DOCUMENT PASSAGE:

Shifting into high gear

The General Motors pension plan is doubling its allocation to hedge funds, making a bold $2.5 billion bet on the asset class. Money is already on the move.

General Motors Corp., the company that gave the world the Oldsmobile, the Buick and the Saturn, has long been known along Wall Street as more of an innovator in investment than in automobile design. In 1950 the Big Three carmaker shocked the pension world, and its button-down bond men, when it became the first major U.S. company to buy stocks for its retirement plan. Three decades later, in 1982, GM created a portfolio of foreign stocks well before the idea of investing abroad had even crossed most pension managers’ minds.

The automaker is at the design table again. This time GM Asset Management CEO Allen Reed is putting into gear what may be the most ambitious and far-reaching alternative investment strategy any company has employed. A cornerstone of the plan is a more than doubling of GM’s already substantial investment in hedge funds, from $1 billion to as much as $2.5 billion or more of its $80 billion U.S. defined-benefit-pension portfolio. That could very well make GM’s pension fund the biggest corporate investor in hedge funds. By comparison, the biggest public plan investor, the $24 billion Pennsylvania State Employees’ Retirement System, currently invests $3 billion in hedge funds; Harvard University’s endowment devotes about $2.5 billion to this asset class.

Altogether, GM is steering $14 billion in fresh funds into its pension plan -- and not one dime is destined for U.S. stocks or investment-grade bonds. The idea is to direct it all into a broad category GM calls “alpha,” encompassing everything from private equity and global tactical asset allocation to absolute return strategies. The goal is to boost returns, increase diversification and -- here’s the tricky part -- lower the pension plan’s risk profile. The audacious program will be executed by GMAM, which runs the automaker’s defined benefit plan, as well as $29 billion in non-U.S. retirement plans and insurance portfolios, and $21 billion for outside clients such as Xerox Corp. and Delphi Automotive. Only the GM pension plan is part of the alpha scheme.

GM engineered this dramatic shift in its investment partly because of necessity. Like many of its corporate counterparts, the carmaker watched its pension plan become drastically underfunded during the three-year bear market following the collapse of the technology-fueled stock bubble of the 1990s. The one-two punch of falling stock prices and meager interest rates eroded the GM plan’s funding ratio (the gap between assets and liabilities calculated in present value terms). By December 2002, GM was 23 percent underfunded, or, put more starkly, $19 billion in the hole. By comparison, the typical big corporate plan was about 18 percent underfunded at the end of that year, according to actuarial firm Milliman & Robertson. And even after 2003’s stock market recovery, underfunding for corporate plans still totals more than $300 billion.

RECORD EXCERPTS:
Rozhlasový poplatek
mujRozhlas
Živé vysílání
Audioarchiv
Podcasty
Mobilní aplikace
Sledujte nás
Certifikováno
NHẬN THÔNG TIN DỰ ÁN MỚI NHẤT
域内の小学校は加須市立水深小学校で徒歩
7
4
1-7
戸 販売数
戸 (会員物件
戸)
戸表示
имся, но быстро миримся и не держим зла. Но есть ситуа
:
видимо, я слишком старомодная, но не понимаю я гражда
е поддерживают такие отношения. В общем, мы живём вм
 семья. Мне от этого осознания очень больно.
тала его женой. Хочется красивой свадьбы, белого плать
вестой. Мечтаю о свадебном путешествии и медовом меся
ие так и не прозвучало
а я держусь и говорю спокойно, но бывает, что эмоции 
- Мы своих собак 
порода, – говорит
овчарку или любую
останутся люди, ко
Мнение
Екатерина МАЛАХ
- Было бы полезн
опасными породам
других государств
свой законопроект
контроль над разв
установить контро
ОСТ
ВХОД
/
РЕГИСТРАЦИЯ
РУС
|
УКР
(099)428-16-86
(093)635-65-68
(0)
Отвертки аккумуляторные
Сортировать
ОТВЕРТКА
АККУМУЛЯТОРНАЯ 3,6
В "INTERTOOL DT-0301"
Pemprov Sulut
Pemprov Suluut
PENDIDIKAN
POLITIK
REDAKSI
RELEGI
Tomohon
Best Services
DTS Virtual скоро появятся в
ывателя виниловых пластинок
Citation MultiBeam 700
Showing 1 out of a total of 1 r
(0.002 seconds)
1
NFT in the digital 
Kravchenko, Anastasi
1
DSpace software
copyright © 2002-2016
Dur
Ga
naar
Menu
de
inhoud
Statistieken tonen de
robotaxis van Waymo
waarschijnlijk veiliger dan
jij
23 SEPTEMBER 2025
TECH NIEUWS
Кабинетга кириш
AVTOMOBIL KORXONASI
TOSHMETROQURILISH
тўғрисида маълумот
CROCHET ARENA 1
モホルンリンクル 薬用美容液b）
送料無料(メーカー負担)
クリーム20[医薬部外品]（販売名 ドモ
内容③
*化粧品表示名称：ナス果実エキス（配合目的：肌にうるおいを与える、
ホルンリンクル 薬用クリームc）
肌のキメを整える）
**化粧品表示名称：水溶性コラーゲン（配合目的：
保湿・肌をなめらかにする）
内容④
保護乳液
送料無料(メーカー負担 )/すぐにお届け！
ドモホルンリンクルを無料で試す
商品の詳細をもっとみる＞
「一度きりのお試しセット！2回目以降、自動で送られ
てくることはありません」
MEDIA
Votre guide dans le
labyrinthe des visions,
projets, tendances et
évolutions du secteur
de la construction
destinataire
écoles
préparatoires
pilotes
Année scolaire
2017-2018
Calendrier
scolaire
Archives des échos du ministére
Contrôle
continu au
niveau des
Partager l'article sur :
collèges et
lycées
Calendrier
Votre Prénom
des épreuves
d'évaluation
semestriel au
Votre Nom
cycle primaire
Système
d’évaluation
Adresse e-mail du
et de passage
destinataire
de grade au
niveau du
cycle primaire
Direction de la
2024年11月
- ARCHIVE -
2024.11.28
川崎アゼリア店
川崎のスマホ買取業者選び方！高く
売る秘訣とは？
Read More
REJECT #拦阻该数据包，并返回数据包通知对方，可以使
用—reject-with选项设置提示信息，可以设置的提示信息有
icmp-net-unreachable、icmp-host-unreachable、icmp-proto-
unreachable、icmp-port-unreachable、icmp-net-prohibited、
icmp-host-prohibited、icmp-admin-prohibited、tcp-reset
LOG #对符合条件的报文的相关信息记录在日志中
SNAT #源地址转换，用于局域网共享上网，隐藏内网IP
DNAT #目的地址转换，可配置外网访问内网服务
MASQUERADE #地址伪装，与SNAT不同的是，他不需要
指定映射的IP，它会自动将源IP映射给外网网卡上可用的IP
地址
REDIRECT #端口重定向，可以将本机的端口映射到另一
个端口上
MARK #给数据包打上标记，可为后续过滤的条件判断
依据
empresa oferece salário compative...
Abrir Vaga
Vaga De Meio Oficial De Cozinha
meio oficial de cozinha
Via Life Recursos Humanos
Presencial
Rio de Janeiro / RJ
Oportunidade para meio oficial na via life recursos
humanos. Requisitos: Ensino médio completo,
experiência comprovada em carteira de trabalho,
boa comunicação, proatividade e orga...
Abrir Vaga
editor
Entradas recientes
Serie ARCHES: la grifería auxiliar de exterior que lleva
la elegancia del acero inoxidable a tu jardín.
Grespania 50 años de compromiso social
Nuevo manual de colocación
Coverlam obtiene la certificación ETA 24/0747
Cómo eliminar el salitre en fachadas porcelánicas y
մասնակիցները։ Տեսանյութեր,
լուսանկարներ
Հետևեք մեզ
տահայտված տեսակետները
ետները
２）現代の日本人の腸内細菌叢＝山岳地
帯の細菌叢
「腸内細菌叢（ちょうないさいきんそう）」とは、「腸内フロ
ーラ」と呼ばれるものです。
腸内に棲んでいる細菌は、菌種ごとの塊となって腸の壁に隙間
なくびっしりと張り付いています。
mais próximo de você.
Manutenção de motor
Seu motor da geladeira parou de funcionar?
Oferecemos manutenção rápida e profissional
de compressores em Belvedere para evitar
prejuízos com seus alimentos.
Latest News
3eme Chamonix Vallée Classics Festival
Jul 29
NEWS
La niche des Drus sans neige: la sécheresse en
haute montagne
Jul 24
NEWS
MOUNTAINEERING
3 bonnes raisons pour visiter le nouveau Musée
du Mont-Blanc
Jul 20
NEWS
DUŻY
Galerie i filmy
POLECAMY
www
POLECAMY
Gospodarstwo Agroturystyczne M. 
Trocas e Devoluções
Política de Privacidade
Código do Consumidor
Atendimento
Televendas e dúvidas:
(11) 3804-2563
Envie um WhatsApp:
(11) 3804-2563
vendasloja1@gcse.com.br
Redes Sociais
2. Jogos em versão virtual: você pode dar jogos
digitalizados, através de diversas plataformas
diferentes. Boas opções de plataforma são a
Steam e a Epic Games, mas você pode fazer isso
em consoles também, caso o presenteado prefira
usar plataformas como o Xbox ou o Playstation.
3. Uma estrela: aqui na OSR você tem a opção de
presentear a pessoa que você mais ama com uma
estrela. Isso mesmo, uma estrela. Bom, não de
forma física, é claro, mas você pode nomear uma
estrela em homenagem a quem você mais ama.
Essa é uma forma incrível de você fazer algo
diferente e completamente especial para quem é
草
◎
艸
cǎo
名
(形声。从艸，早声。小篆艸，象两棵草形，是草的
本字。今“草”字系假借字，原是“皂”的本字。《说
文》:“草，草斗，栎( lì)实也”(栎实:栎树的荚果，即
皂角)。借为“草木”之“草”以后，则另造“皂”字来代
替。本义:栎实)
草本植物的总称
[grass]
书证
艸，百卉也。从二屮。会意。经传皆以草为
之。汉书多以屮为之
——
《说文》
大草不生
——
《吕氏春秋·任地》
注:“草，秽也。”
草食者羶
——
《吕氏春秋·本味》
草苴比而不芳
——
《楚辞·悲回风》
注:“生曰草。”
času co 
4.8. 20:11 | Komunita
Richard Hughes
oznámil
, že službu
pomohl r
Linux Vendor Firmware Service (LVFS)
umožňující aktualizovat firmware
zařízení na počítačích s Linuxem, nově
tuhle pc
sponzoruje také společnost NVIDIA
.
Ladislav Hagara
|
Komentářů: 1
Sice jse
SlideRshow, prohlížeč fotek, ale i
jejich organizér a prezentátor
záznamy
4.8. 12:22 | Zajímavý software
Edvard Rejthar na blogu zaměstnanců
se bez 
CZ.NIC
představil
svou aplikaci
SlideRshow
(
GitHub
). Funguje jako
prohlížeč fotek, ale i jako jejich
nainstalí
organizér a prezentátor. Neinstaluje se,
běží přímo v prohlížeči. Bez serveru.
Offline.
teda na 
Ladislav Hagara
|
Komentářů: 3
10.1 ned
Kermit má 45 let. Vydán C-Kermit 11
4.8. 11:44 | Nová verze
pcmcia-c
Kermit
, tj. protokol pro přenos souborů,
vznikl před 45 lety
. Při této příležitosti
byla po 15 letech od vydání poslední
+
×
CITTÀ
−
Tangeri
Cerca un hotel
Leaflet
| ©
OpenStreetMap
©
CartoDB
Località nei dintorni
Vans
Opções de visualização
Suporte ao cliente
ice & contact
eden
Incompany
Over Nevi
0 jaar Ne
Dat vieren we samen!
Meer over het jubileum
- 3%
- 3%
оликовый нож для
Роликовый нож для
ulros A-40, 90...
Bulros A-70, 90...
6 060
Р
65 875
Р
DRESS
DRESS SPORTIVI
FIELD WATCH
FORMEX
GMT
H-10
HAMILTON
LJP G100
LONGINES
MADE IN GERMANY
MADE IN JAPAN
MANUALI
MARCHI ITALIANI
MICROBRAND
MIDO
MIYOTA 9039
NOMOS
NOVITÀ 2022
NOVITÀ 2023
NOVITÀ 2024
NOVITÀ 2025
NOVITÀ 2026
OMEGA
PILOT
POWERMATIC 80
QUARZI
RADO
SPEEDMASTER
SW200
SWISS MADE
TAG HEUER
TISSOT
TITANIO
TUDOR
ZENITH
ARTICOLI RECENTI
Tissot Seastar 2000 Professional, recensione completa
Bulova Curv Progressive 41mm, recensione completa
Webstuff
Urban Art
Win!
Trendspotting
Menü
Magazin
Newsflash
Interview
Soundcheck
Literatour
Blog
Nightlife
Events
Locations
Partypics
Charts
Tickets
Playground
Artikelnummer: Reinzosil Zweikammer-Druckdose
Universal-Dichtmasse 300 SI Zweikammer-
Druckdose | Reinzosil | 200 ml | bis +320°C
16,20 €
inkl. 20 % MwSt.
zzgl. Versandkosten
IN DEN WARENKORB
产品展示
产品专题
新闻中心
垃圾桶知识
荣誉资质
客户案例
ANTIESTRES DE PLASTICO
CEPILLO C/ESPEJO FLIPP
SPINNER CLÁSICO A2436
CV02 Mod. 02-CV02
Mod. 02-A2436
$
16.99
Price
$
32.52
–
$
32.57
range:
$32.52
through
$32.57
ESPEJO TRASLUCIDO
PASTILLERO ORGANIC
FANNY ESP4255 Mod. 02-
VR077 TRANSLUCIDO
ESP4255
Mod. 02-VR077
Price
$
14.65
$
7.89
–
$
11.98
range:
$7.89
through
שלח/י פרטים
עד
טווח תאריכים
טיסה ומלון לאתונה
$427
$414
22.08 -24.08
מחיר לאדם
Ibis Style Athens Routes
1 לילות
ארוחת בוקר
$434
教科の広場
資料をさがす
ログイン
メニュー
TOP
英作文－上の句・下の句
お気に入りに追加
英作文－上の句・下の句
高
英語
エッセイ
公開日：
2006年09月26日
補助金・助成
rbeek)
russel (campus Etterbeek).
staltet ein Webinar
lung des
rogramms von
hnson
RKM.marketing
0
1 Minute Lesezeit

TASKS AND EXERCISES:
A: In the article on GM's pension plan, copy the passage from "GM engineered this" up to and including "than $300 billion.", substituting "automaker" for "carmaker".
B: According to the article on GM's pension plan, how underfunded was the plan by December 2002?
The listing has no connection to the article on GM's pension plan.

PER-TASK ANSWERS:
A:
GM engineered this dramatic shift in its investment partly because of necessity. Like many of its corporate counterparts, the automaker watched its pension plan become drastically underfunded during the three-year bear market following the collapse of the technology-fueled stock bubble of the 1990s. The one-two punch of falling stock prices and meager interest rates eroded the GM plan’s funding ratio (the gap between assets and liabilities calculated in present value terms). By December 2002, GM was 23 percent underfunded, or, put more starkly, $19 billion in the hole. By comparison, the typical big corporate plan was about 18 percent underfunded at the end of that year, according to actuarial firm Milliman & Robertson. And even after 2003’s stock market recovery, underfunding for corporate plans still totals more than $300 billion.

B: It was 23 percent underfunded, or $19 billion in the hole.